> **Instructions to follow**
Send back the entries exactly as they were given.

> **Task input**
#####

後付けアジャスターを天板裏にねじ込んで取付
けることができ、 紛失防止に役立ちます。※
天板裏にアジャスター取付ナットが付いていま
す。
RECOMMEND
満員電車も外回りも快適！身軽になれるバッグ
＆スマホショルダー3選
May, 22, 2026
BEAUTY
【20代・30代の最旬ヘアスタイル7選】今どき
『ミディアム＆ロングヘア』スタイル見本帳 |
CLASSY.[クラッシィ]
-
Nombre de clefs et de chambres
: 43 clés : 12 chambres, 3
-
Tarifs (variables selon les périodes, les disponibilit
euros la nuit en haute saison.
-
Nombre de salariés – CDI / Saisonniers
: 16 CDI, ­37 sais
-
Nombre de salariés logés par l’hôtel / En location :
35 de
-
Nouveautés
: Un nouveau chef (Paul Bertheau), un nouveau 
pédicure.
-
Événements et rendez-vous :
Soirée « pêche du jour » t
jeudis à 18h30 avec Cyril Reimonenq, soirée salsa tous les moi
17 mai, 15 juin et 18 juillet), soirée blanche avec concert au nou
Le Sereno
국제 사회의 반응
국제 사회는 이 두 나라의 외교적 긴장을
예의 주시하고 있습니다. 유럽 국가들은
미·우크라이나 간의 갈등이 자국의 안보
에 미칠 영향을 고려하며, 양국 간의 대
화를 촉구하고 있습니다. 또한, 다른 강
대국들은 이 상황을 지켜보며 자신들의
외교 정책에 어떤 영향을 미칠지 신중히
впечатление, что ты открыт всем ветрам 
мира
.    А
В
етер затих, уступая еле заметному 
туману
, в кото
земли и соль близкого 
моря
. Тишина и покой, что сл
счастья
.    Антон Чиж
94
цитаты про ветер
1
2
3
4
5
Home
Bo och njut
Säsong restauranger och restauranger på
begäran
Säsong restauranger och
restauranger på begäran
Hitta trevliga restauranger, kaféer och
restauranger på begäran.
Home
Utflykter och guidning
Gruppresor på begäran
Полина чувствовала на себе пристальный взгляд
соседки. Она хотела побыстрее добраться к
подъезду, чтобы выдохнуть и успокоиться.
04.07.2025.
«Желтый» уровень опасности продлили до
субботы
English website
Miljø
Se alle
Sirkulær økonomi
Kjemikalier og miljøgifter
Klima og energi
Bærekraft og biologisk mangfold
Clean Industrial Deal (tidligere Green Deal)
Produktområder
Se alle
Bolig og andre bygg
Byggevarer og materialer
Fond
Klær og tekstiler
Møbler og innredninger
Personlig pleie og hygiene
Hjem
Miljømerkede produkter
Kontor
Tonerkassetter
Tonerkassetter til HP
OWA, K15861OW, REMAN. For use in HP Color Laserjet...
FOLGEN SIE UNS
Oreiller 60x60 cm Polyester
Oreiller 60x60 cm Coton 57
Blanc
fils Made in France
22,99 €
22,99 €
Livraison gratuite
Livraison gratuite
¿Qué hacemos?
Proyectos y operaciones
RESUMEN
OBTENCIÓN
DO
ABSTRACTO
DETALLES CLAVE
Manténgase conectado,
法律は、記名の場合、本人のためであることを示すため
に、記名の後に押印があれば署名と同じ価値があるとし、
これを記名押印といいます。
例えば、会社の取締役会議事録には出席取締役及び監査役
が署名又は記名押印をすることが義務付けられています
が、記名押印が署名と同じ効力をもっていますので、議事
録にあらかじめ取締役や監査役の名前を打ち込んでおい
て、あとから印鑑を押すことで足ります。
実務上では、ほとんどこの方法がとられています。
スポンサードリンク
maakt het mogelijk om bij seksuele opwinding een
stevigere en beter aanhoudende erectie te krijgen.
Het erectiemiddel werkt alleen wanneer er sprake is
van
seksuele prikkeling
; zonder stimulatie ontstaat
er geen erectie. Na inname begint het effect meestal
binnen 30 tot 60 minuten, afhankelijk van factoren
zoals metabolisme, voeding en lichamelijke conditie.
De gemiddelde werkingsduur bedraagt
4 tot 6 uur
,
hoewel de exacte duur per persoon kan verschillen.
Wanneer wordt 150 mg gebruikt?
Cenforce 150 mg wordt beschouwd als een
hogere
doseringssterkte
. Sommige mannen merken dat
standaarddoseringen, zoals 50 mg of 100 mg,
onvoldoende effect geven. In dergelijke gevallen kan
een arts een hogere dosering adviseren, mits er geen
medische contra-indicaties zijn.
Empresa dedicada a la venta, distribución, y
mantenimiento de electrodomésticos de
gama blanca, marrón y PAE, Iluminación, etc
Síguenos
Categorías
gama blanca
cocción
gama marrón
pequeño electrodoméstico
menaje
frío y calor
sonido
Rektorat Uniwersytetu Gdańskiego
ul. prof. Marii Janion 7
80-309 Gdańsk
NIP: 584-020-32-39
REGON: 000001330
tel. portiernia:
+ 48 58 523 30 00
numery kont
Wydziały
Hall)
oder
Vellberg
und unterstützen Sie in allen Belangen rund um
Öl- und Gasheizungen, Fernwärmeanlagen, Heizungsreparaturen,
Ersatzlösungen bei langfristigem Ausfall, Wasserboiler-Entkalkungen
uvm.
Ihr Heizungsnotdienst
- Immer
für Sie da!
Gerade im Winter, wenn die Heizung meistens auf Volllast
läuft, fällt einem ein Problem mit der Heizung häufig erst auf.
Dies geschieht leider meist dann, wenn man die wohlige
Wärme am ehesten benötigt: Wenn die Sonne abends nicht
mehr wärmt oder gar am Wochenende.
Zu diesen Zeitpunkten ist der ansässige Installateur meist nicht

#####

> **Output for this task**
後付けアジャスターを天板裏にねじ込んで取付
けることができ、 紛失防止に役立ちます。※
天板裏にアジャスター取付ナットが付いていま
す。
RECOMMEND
満員電車も外回りも快適！身軽になれるバッグ
＆スマホショルダー3選
May, 22, 2026
BEAUTY
【20代・30代の最旬ヘアスタイル7選】今どき
『ミディアム＆ロングヘア』スタイル見本帳 |
CLASSY.[クラッシィ]
-
Nombre de clefs et de chambres
: 43 clés : 12 chambres, 3
-
Tarifs (variables selon les périodes, les disponibilit
euros la nuit en haute saison.
-
Nombre de salariés – CDI / Saisonniers
: 16 CDI, ­37 sais
-
Nombre de salariés logés par l’hôtel / En location :
35 de
-
Nouveautés
: Un nouveau chef (Paul Bertheau), un nouveau 
pédicure.
-
Événements et rendez-vous :
Soirée « pêche du jour » t
jeudis à 18h30 avec Cyril Reimonenq, soirée salsa tous les moi
17 mai, 15 juin et 18 juillet), soirée blanche avec concert au nou
Le Sereno
국제 사회의 반응
국제 사회는 이 두 나라의 외교적 긴장을
예의 주시하고 있습니다. 유럽 국가들은
미·우크라이나 간의 갈등이 자국의 안보
에 미칠 영향을 고려하며, 양국 간의 대
화를 촉구하고 있습니다. 또한, 다른 강
대국들은 이 상황을 지켜보며 자신들의
외교 정책에 어떤 영향을 미칠지 신중히
впечатление, что ты открыт всем ветрам 
мира
.    А
В
етер затих, уступая еле заметному 
туману
, в кото
земли и соль близкого 
моря
. Тишина и покой, что сл
счастья
.    Антон Чиж
94
цитаты про ветер
1
2
3
4
5
Home
Bo och njut
Säsong restauranger och restauranger på
begäran
Säsong restauranger och
restauranger på begäran
Hitta trevliga restauranger, kaféer och
restauranger på begäran.
Home
Utflykter och guidning
Gruppresor på begäran
Полина чувствовала на себе пристальный взгляд
соседки. Она хотела побыстрее добраться к
подъезду, чтобы выдохнуть и успокоиться.
04.07.2025.
«Желтый» уровень опасности продлили до
субботы
English website
Miljø
Se alle
Sirkulær økonomi
Kjemikalier og miljøgifter
Klima og energi
Bærekraft og biologisk mangfold
Clean Industrial Deal (tidligere Green Deal)
Produktområder
Se alle
Bolig og andre bygg
Byggevarer og materialer
Fond
Klær og tekstiler
Møbler og innredninger
Personlig pleie og hygiene
Hjem
Miljømerkede produkter
Kontor
Tonerkassetter
Tonerkassetter til HP
OWA, K15861OW, REMAN. For use in HP Color Laserjet...
FOLGEN SIE UNS
Oreiller 60x60 cm Polyester
Oreiller 60x60 cm Coton 57
Blanc
fils Made in France
22,99 €
22,99 €
Livraison gratuite
Livraison gratuite
¿Qué hacemos?
Proyectos y operaciones
RESUMEN
OBTENCIÓN
DO
ABSTRACTO
DETALLES CLAVE
Manténgase conectado,
法律は、記名の場合、本人のためであることを示すため
に、記名の後に押印があれば署名と同じ価値があるとし、
これを記名押印といいます。
例えば、会社の取締役会議事録には出席取締役及び監査役
が署名又は記名押印をすることが義務付けられています
が、記名押印が署名と同じ効力をもっていますので、議事
録にあらかじめ取締役や監査役の名前を打ち込んでおい
て、あとから印鑑を押すことで足ります。
実務上では、ほとんどこの方法がとられています。
スポンサードリンク
maakt het mogelijk om bij seksuele opwinding een
stevigere en beter aanhoudende erectie te krijgen.
Het erectiemiddel werkt alleen wanneer er sprake is
van
seksuele prikkeling
; zonder stimulatie ontstaat
er geen erectie. Na inname begint het effect meestal
binnen 30 tot 60 minuten, afhankelijk van factoren
zoals metabolisme, voeding en lichamelijke conditie.
De gemiddelde werkingsduur bedraagt
4 tot 6 uur
,
hoewel de exacte duur per persoon kan verschillen.
Wanneer wordt 150 mg gebruikt?
Cenforce 150 mg wordt beschouwd als een
hogere
doseringssterkte
. Sommige mannen merken dat
standaarddoseringen, zoals 50 mg of 100 mg,
onvoldoende effect geven. In dergelijke gevallen kan
een arts een hogere dosering adviseren, mits er geen
medische contra-indicaties zijn.
Empresa dedicada a la venta, distribución, y
mantenimiento de electrodomésticos de
gama blanca, marrón y PAE, Iluminación, etc
Síguenos
Categorías
gama blanca
cocción
gama marrón
pequeño electrodoméstico
menaje
frío y calor
sonido
Rektorat Uniwersytetu Gdańskiego
ul. prof. Marii Janion 7
80-309 Gdańsk
NIP: 584-020-32-39
REGON: 000001330
tel. portiernia:
+ 48 58 523 30 00
numery kont
Wydziały
Hall)
oder
Vellberg
und unterstützen Sie in allen Belangen rund um
Öl- und Gasheizungen, Fernwärmeanlagen, Heizungsreparaturen,
Ersatzlösungen bei langfristigem Ausfall, Wasserboiler-Entkalkungen
uvm.
Ihr Heizungsnotdienst
- Immer
für Sie da!
Gerade im Winter, wenn die Heizung meistens auf Volllast
läuft, fällt einem ein Problem mit der Heizung häufig erst auf.
Dies geschieht leider meist dann, wenn man die wohlige
Wärme am ehesten benötigt: Wenn die Sonne abends nicht
mehr wärmt oder gar am Wochenende.
Zu diesen Zeitpunkten ist der ansässige Installateur meist nicht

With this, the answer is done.